** EXTRACT PROVIDED follows **

The religious nature of evolution
Renowned Canadian science philosopher Dr Michael Ruse made astonishing admissions about the religious nature of evolution at a symposium titled ‘The New Antievolutionism’ (during the 1993 annual meeting of the American Association for the Advancement of Science.)1 These statements shocked his colleagues because he has written a book, But is it Science?, denouncing creationism because it is religious and was the last person expected to give the game away.
He appeared to admit that evolution is based upon dogmatic exclusion of a miraculous creation/creator—in effect, a faith commitment to naturalism, the unprovable, religious belief that no supernatural element exists or is relevant.
Ruse said this (emphasis added):
‘at some very basic level, evolution as a scientific theory makes a commitment to a kind of naturalism, namely that at some level one is going to exclude miracles and these sorts of things, come what may.’
He went on to defend this unprovable assumption by the fact that, in his view, it works. Nevertheless, said Ruse,
‘evolution, akin to religion, involves making certain a priori or metaphysical assumptions, which at some level cannot be proven empirically.’
Further on, he said that one can’t just say that evolution is science, creation is religion, period. One has to have some other ‘coherence theory of truth, or something like that. I still think that one can certainly exclude creation science on those grounds’.

** End of EXTRACT PROVIDED **
** RECORDS SHOWN follows **

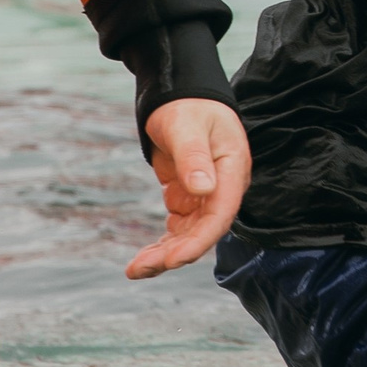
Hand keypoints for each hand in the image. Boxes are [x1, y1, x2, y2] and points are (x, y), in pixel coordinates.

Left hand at [129, 98, 250, 278]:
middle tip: (139, 269)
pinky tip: (142, 259)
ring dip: (165, 255)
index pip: (220, 214)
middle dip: (174, 254)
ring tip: (135, 270)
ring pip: (189, 235)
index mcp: (231, 171)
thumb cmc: (187, 105)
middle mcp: (222, 188)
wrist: (180, 96)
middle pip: (203, 231)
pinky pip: (178, 229)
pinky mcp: (188, 199)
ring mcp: (205, 196)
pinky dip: (162, 245)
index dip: (198, 241)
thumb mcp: (187, 126)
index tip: (172, 260)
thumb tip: (203, 189)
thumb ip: (194, 157)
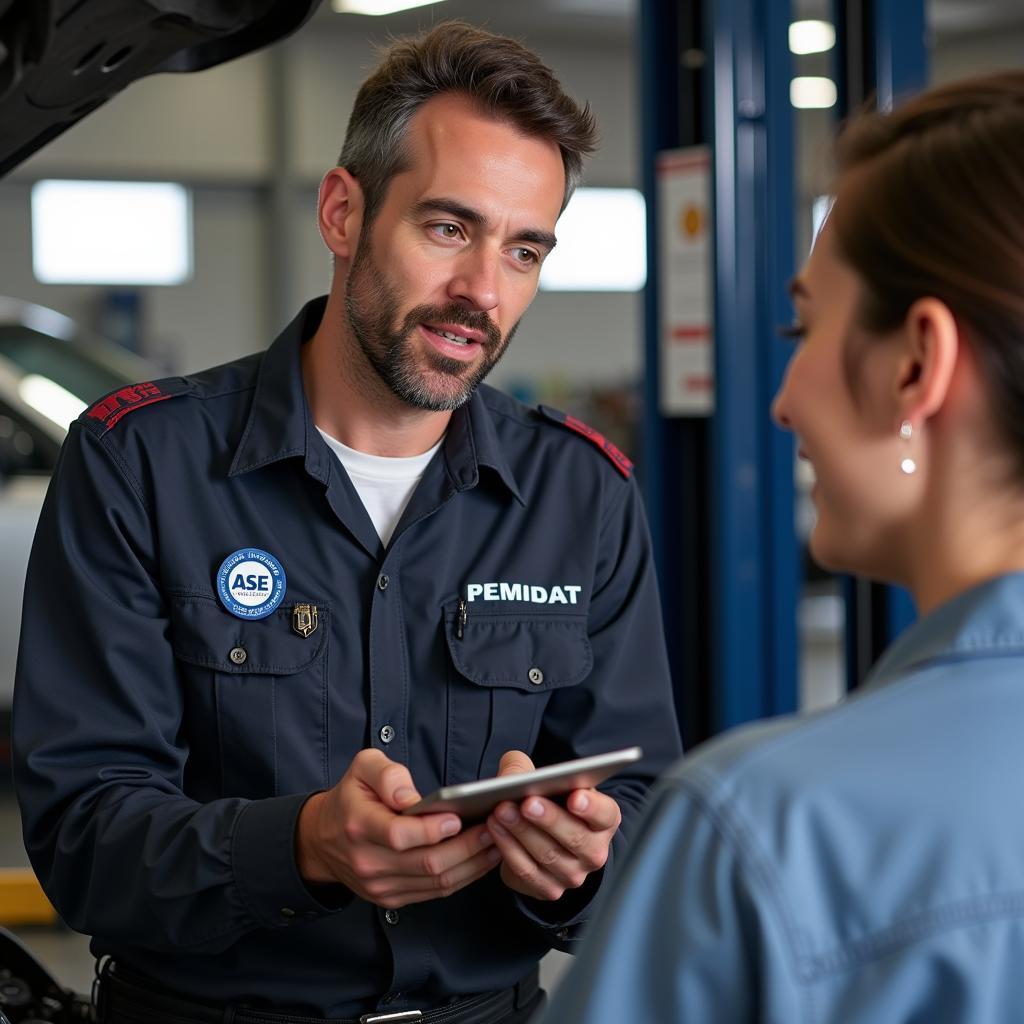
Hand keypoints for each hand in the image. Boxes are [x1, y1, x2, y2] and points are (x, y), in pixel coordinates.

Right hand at [296, 748, 499, 907]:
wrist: (323, 839)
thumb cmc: (351, 797)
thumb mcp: (363, 767)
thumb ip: (388, 774)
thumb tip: (412, 797)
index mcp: (360, 826)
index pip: (400, 835)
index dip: (433, 829)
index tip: (459, 816)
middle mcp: (369, 861)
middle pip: (427, 863)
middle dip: (467, 847)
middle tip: (494, 827)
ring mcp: (380, 885)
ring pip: (436, 882)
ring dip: (471, 864)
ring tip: (496, 841)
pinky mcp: (392, 898)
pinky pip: (434, 892)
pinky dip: (463, 877)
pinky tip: (480, 859)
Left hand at [486, 750, 620, 901]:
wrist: (542, 837)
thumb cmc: (548, 801)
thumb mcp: (543, 780)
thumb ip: (529, 770)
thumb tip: (510, 778)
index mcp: (604, 820)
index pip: (605, 814)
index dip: (592, 806)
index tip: (575, 796)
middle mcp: (595, 852)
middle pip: (576, 838)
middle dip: (548, 819)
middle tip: (526, 803)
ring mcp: (573, 875)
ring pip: (548, 855)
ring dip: (522, 832)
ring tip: (501, 812)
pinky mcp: (549, 889)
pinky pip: (527, 871)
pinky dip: (508, 848)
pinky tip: (494, 829)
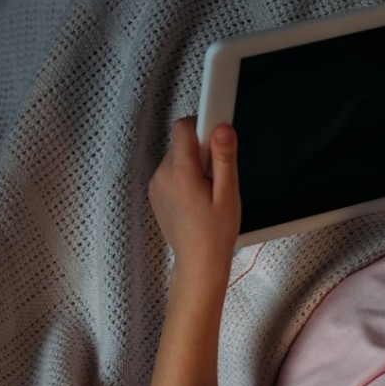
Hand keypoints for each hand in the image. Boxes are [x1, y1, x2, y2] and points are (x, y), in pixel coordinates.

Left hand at [148, 117, 240, 280]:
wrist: (198, 263)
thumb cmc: (215, 233)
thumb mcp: (228, 194)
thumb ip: (224, 158)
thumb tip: (222, 128)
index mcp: (181, 173)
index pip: (184, 127)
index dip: (203, 123)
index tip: (218, 125)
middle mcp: (163, 175)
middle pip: (182, 142)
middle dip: (203, 150)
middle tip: (219, 174)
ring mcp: (156, 184)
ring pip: (177, 157)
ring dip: (194, 164)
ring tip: (208, 191)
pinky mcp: (156, 193)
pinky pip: (171, 171)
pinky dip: (185, 176)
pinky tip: (197, 198)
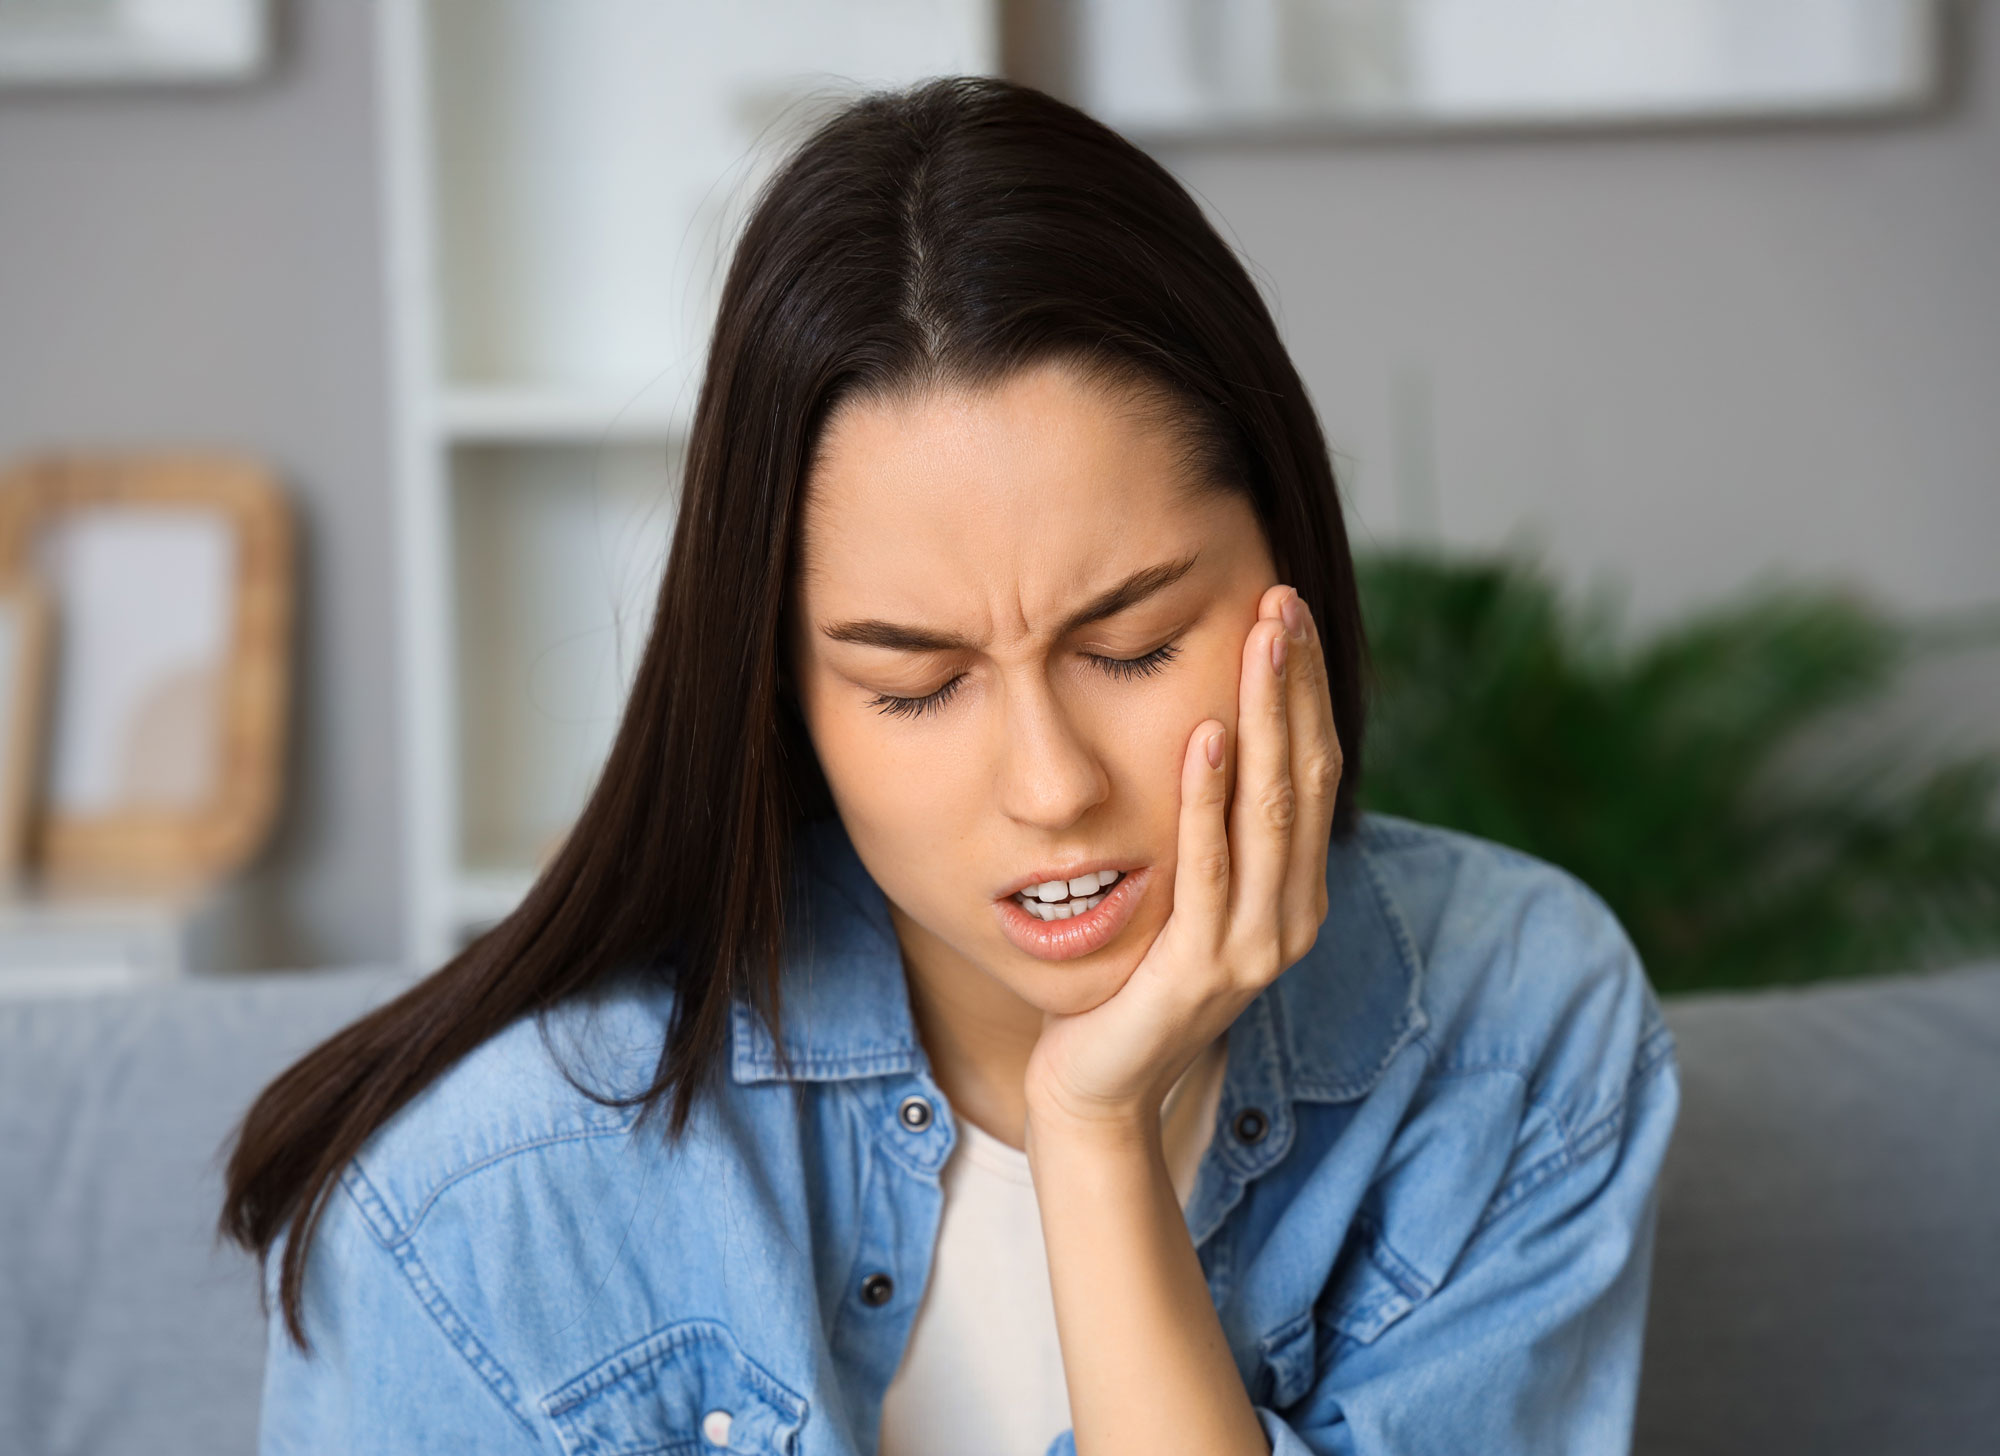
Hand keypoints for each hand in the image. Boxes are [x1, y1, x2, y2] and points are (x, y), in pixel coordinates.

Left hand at [1024, 583, 1342, 1135]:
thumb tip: (1212, 728)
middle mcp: (1290, 917)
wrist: (1096, 1085)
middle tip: (1283, 600)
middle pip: (1308, 776)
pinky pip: (1210, 869)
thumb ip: (1214, 831)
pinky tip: (1201, 736)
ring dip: (1266, 718)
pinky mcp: (1201, 971)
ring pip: (1272, 811)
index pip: (1316, 769)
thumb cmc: (1131, 977)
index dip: (1306, 689)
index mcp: (1294, 893)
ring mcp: (1253, 948)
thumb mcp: (1186, 894)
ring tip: (1258, 641)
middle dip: (1295, 683)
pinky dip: (1208, 801)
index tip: (1289, 610)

** End of RECORDS SHOWN **

In the article above on the religious nature of evolution, repeat word for word the passage that begins with the words containing "Ruse said this" and ends with "on those grounds’.".

▸ **RESULT BELOW**
Ruse said this (emphasis added):
‘at some very basic level, evolution as a scientific theory makes a commitment to a kind of naturalism, namely that at some level one is going to exclude miracles and these sorts of things, come what may.’
He went on to defend this unprovable assumption by the fact that, in his view, it works. Nevertheless, said Ruse,
‘evolution, akin to religion, involves making certain a priori or metaphysical assumptions, which at some level cannot be proven empirically.’
Further on, he said that one can’t just say that evolution is science, creation is religion, period. One has to have some other ‘coherence theory of truth, or something like that. I still think that one can certainly exclude creation science on those grounds’.